Lee, the creator of the expandable shoes, saw the tension immediately. Some board members balked at launching a for-profit and quit in protest. “They equated anything commercial with greed and thought we were going to have a mission drift,” he says. “It was a lot of soul searching and ‘Why are we doing this? Is it about the money?’ ” But Lee and his president, Andrew Kroes, decided no; their hearts were in the right place. So in January 2018, they founded a benefit corporation, GroFive, to sell Expandals.
In doing so, they had to reckon with another big question: How is this new organization structured? “Figuring out your role relative to the nonprofit, as the leader of the for-profit, is very challenging,” says Besharov, the Cornell professor. How much can you run it like a traditional business? How much do you have to connect with the nonprofit’s mission? If you make it too separate, then why are you even tied to the nonprofit?
Lee decided to give his nonprofit the controlling share of this new company. Because International owns 51 percent of GroFive, and he owns the other 49 percent. (Between the nonprofit and Lee, they put in $100,000 of startup money to get it going.) Kroes became the company’s CEO. GroFive is now selling its first batch of shoes, with 6.5 percent of total revenue to be funneled back into the nonprofit.
At Grameen, the NGO with the app for farmers, the big question is about money. It created a new company to sell the app, called TaroWorks, which went through a Miller Center accelerator and is now raising capital. Some VCs view it as a regular company and want to see huge growth. Others see it as a nonprofit but don’t connect emotionally to its mission. “In research we call it an identity challenge. Like, who are you?” says Besharov, the professor. “Most people still want to categorize nonprofits and for-profits as either this or that.”
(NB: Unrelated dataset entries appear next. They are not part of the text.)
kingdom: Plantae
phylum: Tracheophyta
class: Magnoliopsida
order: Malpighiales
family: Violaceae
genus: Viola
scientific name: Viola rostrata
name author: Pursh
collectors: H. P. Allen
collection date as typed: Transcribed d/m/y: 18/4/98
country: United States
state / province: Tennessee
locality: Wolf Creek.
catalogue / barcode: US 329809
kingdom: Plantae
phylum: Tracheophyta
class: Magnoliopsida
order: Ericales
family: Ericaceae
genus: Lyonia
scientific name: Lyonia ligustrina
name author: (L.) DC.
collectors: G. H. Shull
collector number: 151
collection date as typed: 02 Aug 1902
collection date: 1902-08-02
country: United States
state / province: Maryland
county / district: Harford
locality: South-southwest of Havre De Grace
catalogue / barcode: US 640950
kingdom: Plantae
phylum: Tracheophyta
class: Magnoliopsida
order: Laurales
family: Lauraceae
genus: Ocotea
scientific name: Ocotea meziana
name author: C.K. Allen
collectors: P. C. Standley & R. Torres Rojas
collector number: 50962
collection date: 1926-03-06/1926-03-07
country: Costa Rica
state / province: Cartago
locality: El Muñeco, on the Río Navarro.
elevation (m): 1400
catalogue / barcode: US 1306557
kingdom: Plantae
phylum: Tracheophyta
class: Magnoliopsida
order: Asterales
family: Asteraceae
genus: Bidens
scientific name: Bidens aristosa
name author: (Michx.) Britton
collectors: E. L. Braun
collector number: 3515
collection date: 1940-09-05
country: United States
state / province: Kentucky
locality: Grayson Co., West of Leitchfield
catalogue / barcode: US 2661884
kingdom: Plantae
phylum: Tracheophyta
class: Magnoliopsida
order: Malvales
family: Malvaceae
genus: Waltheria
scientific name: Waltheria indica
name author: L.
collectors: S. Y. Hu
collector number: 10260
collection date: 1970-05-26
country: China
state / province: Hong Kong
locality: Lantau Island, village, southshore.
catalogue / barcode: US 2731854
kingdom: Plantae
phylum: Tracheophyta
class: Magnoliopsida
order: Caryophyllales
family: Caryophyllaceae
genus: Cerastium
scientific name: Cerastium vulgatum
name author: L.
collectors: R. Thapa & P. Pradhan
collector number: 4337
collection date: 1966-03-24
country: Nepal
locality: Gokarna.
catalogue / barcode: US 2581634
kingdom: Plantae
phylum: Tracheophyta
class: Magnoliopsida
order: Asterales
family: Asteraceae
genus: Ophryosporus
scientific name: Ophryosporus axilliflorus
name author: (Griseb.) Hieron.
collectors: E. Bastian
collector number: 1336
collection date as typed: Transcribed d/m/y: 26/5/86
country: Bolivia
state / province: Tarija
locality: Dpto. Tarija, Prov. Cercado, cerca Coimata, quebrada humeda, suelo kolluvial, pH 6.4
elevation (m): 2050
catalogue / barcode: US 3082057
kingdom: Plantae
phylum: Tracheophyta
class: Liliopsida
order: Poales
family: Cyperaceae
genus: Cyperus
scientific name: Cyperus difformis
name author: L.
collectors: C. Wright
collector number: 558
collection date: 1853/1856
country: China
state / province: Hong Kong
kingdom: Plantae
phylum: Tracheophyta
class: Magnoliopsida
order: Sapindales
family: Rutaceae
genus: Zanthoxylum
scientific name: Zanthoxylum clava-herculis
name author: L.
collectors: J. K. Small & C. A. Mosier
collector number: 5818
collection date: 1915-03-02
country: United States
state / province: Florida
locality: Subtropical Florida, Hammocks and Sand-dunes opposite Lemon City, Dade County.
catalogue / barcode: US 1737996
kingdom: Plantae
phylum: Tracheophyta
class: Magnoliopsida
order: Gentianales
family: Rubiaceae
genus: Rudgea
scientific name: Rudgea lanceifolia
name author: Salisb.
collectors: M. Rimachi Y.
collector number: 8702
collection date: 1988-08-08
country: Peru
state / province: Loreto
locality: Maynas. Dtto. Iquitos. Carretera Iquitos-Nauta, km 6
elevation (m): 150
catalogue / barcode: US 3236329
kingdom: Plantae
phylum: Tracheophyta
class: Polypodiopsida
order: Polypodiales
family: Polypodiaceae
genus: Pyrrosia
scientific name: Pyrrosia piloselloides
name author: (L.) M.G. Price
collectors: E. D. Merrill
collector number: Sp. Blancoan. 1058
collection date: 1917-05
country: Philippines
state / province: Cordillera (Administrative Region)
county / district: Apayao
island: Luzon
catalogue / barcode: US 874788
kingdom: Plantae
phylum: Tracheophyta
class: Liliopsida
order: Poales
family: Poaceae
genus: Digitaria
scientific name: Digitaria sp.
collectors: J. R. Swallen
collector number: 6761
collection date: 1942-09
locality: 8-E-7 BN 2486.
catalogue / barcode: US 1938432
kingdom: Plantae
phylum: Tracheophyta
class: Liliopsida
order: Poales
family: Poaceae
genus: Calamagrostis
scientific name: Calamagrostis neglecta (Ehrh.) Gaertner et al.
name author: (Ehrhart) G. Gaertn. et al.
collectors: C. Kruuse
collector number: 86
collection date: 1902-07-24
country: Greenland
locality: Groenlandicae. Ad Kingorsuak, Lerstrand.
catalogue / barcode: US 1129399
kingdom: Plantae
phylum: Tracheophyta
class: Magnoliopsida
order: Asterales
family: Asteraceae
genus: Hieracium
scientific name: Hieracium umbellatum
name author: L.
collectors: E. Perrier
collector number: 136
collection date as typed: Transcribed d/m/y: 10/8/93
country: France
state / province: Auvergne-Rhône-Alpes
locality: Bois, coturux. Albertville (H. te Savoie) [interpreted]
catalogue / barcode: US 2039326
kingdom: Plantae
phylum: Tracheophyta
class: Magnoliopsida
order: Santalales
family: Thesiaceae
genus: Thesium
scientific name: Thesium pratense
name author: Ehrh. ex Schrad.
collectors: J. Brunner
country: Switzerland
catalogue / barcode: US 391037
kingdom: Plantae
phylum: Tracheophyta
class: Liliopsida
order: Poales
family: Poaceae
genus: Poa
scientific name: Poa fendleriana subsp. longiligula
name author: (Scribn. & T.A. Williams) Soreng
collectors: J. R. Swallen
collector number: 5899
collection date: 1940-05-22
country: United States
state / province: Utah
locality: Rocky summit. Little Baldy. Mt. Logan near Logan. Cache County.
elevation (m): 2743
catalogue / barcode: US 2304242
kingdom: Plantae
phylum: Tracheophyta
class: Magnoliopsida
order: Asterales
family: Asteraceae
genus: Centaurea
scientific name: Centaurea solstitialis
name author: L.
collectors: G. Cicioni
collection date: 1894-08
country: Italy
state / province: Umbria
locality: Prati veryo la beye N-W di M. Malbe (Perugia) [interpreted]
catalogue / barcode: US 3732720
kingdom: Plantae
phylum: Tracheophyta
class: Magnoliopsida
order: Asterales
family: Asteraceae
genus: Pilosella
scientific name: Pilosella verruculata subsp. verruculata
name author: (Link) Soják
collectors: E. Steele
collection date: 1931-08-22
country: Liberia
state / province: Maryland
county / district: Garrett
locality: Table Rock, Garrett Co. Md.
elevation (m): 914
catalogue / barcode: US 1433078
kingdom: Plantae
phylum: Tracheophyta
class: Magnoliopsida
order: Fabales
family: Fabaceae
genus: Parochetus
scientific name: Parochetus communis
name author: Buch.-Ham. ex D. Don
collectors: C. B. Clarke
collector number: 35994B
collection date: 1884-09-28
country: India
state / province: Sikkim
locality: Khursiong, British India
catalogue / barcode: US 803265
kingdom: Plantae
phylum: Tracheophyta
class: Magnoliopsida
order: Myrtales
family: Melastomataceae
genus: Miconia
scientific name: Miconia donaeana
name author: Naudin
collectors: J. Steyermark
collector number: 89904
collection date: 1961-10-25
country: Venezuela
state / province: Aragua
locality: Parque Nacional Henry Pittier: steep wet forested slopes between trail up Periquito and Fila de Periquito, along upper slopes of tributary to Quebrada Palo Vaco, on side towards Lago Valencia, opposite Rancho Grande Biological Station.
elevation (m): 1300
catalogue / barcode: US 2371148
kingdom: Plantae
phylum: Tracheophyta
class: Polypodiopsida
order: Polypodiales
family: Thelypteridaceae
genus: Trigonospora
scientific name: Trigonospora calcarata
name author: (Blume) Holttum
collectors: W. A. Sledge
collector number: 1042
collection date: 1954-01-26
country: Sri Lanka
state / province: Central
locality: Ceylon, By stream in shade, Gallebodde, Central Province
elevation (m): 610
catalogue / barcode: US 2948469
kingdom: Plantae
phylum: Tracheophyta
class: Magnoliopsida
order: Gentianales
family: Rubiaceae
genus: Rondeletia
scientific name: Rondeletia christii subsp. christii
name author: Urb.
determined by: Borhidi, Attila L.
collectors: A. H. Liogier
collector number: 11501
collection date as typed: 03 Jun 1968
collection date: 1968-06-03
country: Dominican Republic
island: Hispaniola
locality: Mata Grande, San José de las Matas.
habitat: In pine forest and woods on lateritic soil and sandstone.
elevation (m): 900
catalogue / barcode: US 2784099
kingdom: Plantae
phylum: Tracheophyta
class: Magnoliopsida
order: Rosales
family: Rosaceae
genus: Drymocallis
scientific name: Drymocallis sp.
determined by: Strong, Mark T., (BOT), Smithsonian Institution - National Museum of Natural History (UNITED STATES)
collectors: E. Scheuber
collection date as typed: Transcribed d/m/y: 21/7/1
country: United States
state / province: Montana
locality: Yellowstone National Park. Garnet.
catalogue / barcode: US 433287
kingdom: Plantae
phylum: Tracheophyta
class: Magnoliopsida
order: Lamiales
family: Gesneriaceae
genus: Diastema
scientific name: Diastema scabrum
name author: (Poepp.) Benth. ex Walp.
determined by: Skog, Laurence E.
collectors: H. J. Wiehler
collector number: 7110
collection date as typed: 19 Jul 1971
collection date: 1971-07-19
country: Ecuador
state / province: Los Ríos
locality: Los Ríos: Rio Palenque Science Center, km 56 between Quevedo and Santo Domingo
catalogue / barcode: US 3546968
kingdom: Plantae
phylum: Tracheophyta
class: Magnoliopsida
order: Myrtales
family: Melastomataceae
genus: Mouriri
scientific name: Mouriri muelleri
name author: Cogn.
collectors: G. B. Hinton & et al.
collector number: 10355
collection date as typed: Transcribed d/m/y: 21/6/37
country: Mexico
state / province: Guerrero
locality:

Still, TaroWorks’ nonprofit origin has benefits. The Grameen connection opened doors to two big donors, who worked out a deal: Their contributions will decrease as TaroWorks’ revenue climbs. Already, TaroWorks is serving 60 clients, and its success inspired Grameen to spin off two more companies, including a female mobile money agent network business.
And Pipkin, whose nonprofit Speak Your Silence provides counseling to sexual abuse survivors, found a different way to move forward. He created a separate LLC called WeVow and now runs both endeavors. He hopes that WeVow’s eventual profits will enable him to personally donate to his nonprofit. It’s a lot to juggle, but he is pleased to have followed this path.
“Had I not been in [the nonprofit] space, I wouldn’t have been thinking about sexual harassment,” he says. “WeVow just never would have happened.”
And by running both, he says, he’s able to have more impact.